Pemerintah akan segera meluncurkan Payment ID pada 17 Agustus 2025. Sistem ini akan menghubungkan seluruh transaksi digital seperti rekening bank, dompet elektronik, QRIS, hingga pinjaman online dengan Nomor Induk Kependudukan (NIK).
Transaksi yang terhubung dapat dipantau secara real-time oleh otoritas pajak. Namun, masyarakat bertanya-tanya, apakah kebijakan akan menjadi bentuk pengawasan berlebihan yang berisiko membebani masyarakat?
Dosen dan pakar ekonomi dari Universitas Muhammadiyah Surabaya (UMSurabaya), Arin Setyowati, menilai implementasi Payment ID memiliki dua sisi yang perlu dicermati.
"Jangan dilihat semata-mata sebagai alat pemantauan pajak. Jika dirancang secara adil dan transparan, Payment ID justru dapat menjadi gerbang menuju inklusi keuangan," ujar Arin dalam laman UM Surabaya dikutip Minggu (10/8/2025).
Ia kemudian mengungkapkan realitas ekonomi digital Indonesia yang tengah berkembang pesat. Diperkirakan, nilai transaksi digital nasional akan mencapai USD 130 miliar pada 2025 dengan pertumbuhan rata-rata 19% per tahun.
Dalam konteks ini, Payment ID berpotensi memperkuat kepercayaan investor, menutup celah transaksi ilegal, serta meningkatkan kualitas data ekonomi digital nasional.
Dampak Negatif pada Publik
Namun, rencana ini juga memunculkan kekhawatiran publik. Masyarakat di media sosial menyuarakan kecemasan semua transaksi akan langsung dikenai pajak.
Arin menekankan Payment ID dapat menjadi alat pemberdayaan ekonomi, bukan sekadar alat pungutan. Misalnya, data transaksi dapat membantu bank dan fintech dalam menilai kelayakan kredit pelaku UMKM, yang sebelumnya kesulitan mengakses pembiayaan karena ketiadaan riwayat transaksi resmi.
"Hal ini pernah diuji dalam penyaluran bantuan sosial nontunai, di mana data transaksi digital membantu menyalurkan bantuan secara lebih tepat sasaran. Artinya, Payment ID bisa memberi manfaat balik kepada masyarakat," jelas Arin.
Meski Bank Indonesia menyatakan sistem ini berbasis persetujuan pengguna (consent-based) dan sesuai dengan UU Perlindungan Data Pribadi, kekhawatiran terkait keamanan dan privasi data tetap tinggi. Terlebih dengan berbagai kasus kebocoran data yang sempat terjadi.
"Negara akan memegang basis data keuangan yang sangat sensitif.
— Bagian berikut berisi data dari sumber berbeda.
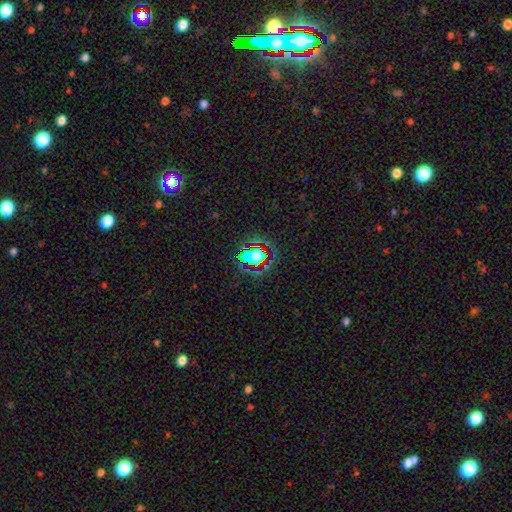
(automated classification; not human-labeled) smooth_or_featured: star or artifact (p=0.55) [alt: smooth p=0.32]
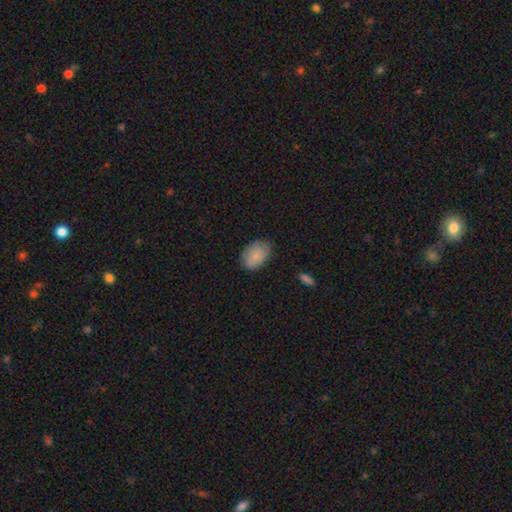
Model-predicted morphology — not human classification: The model was most divided on "merging": none: 80%, minor disturbance: 16%, major disturbance: 3%, merger: 1%. More confident: smooth or featured — smooth (85%); how rounded — in between (85%).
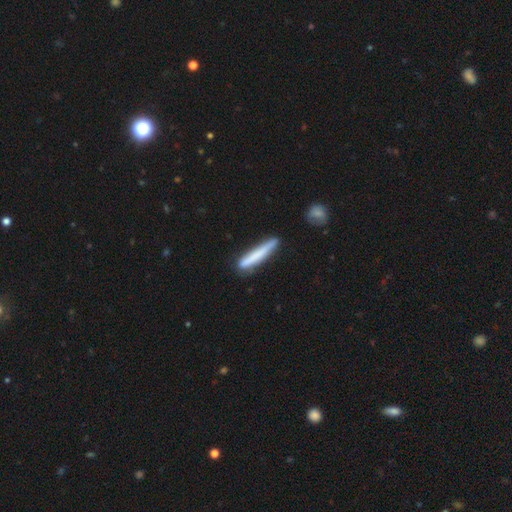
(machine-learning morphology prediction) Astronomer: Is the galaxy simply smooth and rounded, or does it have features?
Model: smooth — 70%.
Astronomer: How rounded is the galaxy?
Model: cigar-shaped — 95%.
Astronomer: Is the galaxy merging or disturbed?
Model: none — 81%.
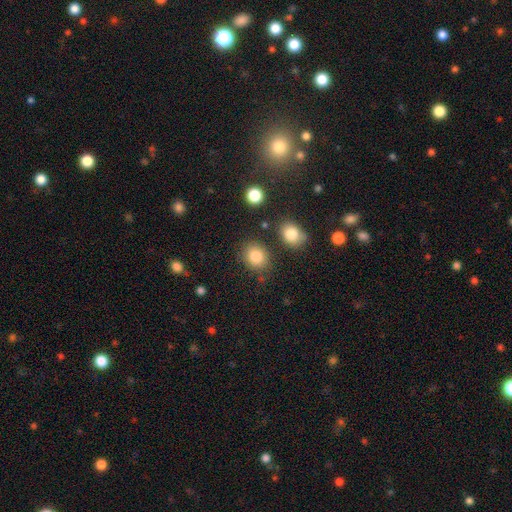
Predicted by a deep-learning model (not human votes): smooth-or-featured: smooth: 84% | star or artifact: 10% | featured or disk: 6%
  how-rounded: round: 59% | in between: 40% | cigar-shaped: 1%
  merging: none: 79% | minor disturbance: 11% | merger: 6% | major disturbance: 4%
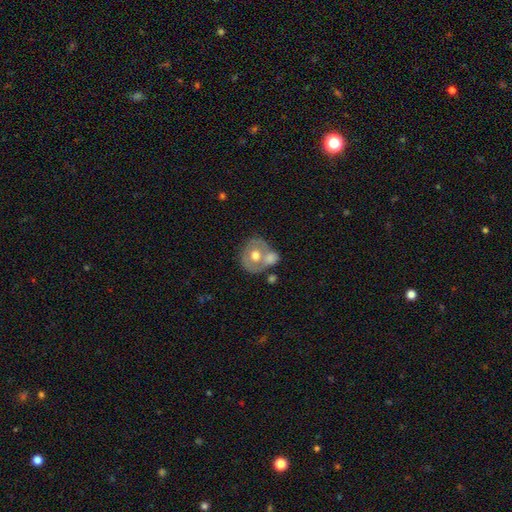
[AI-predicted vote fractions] Smooth or featured? featured or disk (47%, tied with smooth)
Merging? none (42%)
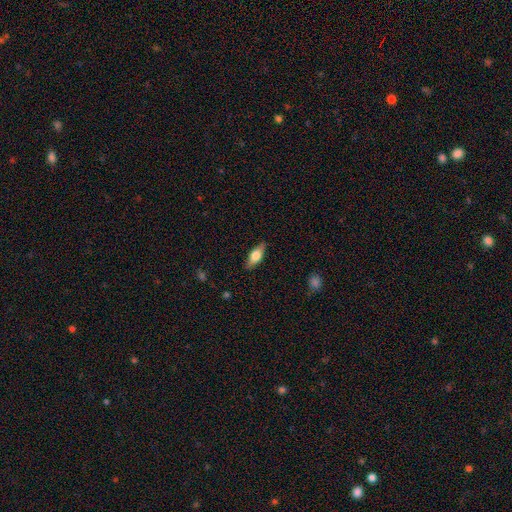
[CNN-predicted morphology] Smooth or featured?
  - smooth: 62% *
  - featured or disk: 31%
  - star or artifact: 6%
How rounded?
  - in between: 72% *
  - cigar-shaped: 25%
  - round: 3%
Merging?
  - none: 86% *
  - minor disturbance: 11%
  - major disturbance: 2%
  - merger: 1%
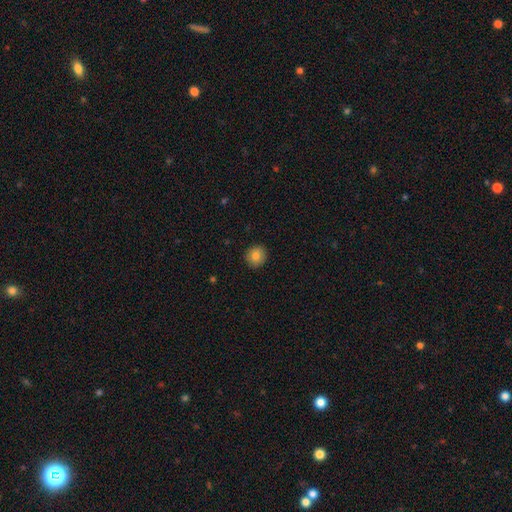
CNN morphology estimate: A smooth galaxy with no disk features (82%) that is round (90%).

Vote fractions:
- Smooth or featured? smooth: 82% / star or artifact: 9% / featured or disk: 9%
- How rounded? round: 90% / in between: 9% / cigar-shaped: 1%
- Merging? none: 91% / minor disturbance: 7% / major disturbance: 2% / merger: 1%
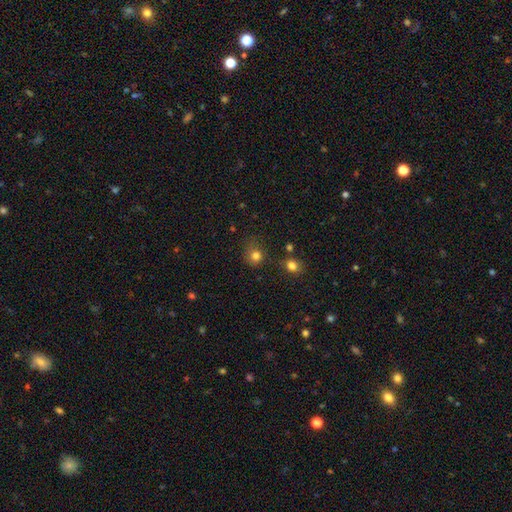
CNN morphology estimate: The model was most divided on "merging": none: 64%, minor disturbance: 21%, major disturbance: 9%, merger: 5%. More confident: how rounded — round (82%); smooth or featured — smooth (79%).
Tanpa pengawasan independen yang ketat, risiko penyalahgunaan tetap ada. Tanpa jaminan privasi yang kuat, kepercayaan publik akan sulit terbangun," tambahnya.
Rekomendasi dari Pakar Ekonomi
Agar implementasi Payment ID berdampak positif dan tidak menimbulkan resistensi masyarakat, Arin menyarankan tiga hal penting:
1. Implementasi Bertahap
Pemerintah harus menjalankan kebijakan ini secara bertahap dan dibarengi sosialisasi. Masyarakat perlu memahami jika tidak semua transaksi otomatis dikenai pajak. Fokus pemantauan sebaiknya diarahkan ke pelaku ekonomi besar dan penghindar pajak, bukan transaksi rumah tangga.
2. Batas Nilai Transaksi
Arin menyarankan batas nilai minimum transaksi sebelum data digunakan untuk tujuan perpajakan. Tujuannya agar pelaku UMKM dan penerima remitansi (transfer dana dari pekerja migran dari luar negeri ke negara asal) tidak terbebani.
3. Manfaat Balik untuk Rakyat
Penggunaan data dari Payment ID harus diarahkan untuk memberikan manfaat nyata, seperti akses kredit murah, subsidi yang adil, atau program bantuan sosial yang lebih tepat sasaran.
Menurut Arin, Payment ID adalah kebijakan dengan potensi ganda, mampu memperkuat ekonomi digital namun juga dapat menjadi alat kontrol.
"Negara harus menunjukkan keberpihakan yang jelas, yakni melindungi kelompok kecil dan rentan, sekaligus menindak tegas penghindaran pajak berskala besar. Hanya dengan kebijakan yang inklusif dan transparan, Payment ID bisa menjadi infrastruktur bersama yang adil dan aman bagi semua warga negara," pungkas Arin.